Like many other floor traders, Raschke got her start with a $25,000 stake given her by another trader. She traded equity options in the pit of the Pacific Coast Stock Exchange. After an auspicious start where she doubled her money in three months, Raschke found herself in a position she thought she understood. As she told Schwager in New Market Wizards, she was short calls in a stock that was a takeover candidate with just one day to go to expiration. The stock was trading $32 and she was fine so long as the stock didn't go above $55.
Then, the unexpected happened. Another company offered $65 for the shares and Raschke was out her $50,000 — plus another $30,000 as her account went into the debit.
Instead of sending Raschke into a spiral, the loss only solidified her passion for trading. She was able to get another stake and never let that happen again. Here's how she bounced back to become one of the greatest traders of modern time.
Think you have what it takes to be a Market Wizard?
This week, our series of insights from Jack Schwager's Market Wizards takes a look at Linda Bradford Raschke, a commodities and futures trader. In 33 interviews with successful traders through his Market Wizards and New Market Wizards books, Jack Schwager interviewed just one female trader - Raschke. For more from this series, check out our last post “4 Don’ts from a Trader Who Could Move the World's Largest Futures Market.”
Control the Only Thing You Can
Raschke says that it is easier to predict the moves in a short timeframe than to try to predict large market moves. As someone who looks at the technicals, Raschke lets the market price dictate when she gets out of the trade - both on the upside and the downside.
This may run counter to what you hear elsewhere. A lot of traders are more methodical in their approach with profit targets and stop losses set at the point of entry. Raschke, however, said she works to choose her entry price very carefully, noting that it is "critical" to trading well.
"In day trading, a good entry price is critical because it buys you time to see how the market will react," she said. Raschke understands that the entry point is the only thing a trader can control. Once he or she is in a trade, the market will do what the market does.
Discipline and Self Control
Raschke told Schwager that her number 1 rule is to not worry about profiting on a bad trade. Instead, she just wants to find the best place to get out. "If you buy because you think the market should bounce, but it only goes sideways, you'd better get out," she addded. "If your entry timing is good enough, you won't lose much even when you're wrong."

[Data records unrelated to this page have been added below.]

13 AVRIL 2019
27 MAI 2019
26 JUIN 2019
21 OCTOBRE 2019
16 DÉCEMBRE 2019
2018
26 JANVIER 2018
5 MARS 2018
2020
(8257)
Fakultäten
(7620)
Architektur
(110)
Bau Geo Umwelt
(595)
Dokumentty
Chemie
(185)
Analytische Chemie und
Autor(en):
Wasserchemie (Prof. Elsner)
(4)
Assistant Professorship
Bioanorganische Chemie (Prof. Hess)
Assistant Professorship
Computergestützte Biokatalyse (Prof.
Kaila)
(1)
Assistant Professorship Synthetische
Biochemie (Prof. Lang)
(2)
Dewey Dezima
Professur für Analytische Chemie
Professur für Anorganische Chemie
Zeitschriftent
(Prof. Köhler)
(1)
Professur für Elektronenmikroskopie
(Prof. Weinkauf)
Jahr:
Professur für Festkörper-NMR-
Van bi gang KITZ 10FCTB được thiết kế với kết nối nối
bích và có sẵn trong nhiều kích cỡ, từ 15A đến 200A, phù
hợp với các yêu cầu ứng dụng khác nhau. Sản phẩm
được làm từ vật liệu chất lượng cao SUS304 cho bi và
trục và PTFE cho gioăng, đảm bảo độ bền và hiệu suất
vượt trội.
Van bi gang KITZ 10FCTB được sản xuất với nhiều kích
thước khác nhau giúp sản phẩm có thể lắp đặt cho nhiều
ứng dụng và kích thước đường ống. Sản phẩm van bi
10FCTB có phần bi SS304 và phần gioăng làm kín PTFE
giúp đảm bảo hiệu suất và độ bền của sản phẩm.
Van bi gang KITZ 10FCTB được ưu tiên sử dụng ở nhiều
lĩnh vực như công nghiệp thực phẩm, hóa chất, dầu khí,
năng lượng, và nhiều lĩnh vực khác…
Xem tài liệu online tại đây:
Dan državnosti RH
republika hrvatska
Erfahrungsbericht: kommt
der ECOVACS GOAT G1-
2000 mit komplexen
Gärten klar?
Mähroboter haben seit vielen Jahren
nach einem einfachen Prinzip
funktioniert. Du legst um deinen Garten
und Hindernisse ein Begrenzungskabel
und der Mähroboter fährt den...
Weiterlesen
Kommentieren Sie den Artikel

Because she places such an importance on order entry, one can assume that she picks critical levels where she will know shortly the price is not acting right. In fact, Raschke provides an example, noting that "since the reason I got into the trade in the first place was because the market was so overdone," she is sometimes able to get out of trades at very favorable prices.
Confidence is Critical
Raschke told Schwager that her confidence came from the major loss she sustained early in he career. Pulling herself out of the $30,000 debt helped Raschke realize that she could "overcome anything that might happen in the future."
Following that, she said: "I always knew that no matter what happened, I could go into any marketplace, with any amount of money, and make a living."
Success Isn't Measured by Profits
Raschke said that her "most important skill is an ability to perceive patterns in the market." Given that, it is not surprising that she said she measures her trading by how right she is in predicting market movements. She pointed to a 70% success ratio for her trades, but said that money is not the motivator. Being right is.
Knowing her weaknessnesses - such as entering trades too early - has allowed her to develop procedures to minimize their impact. For example, she said that she slowly counts to 10 before she makes any trade.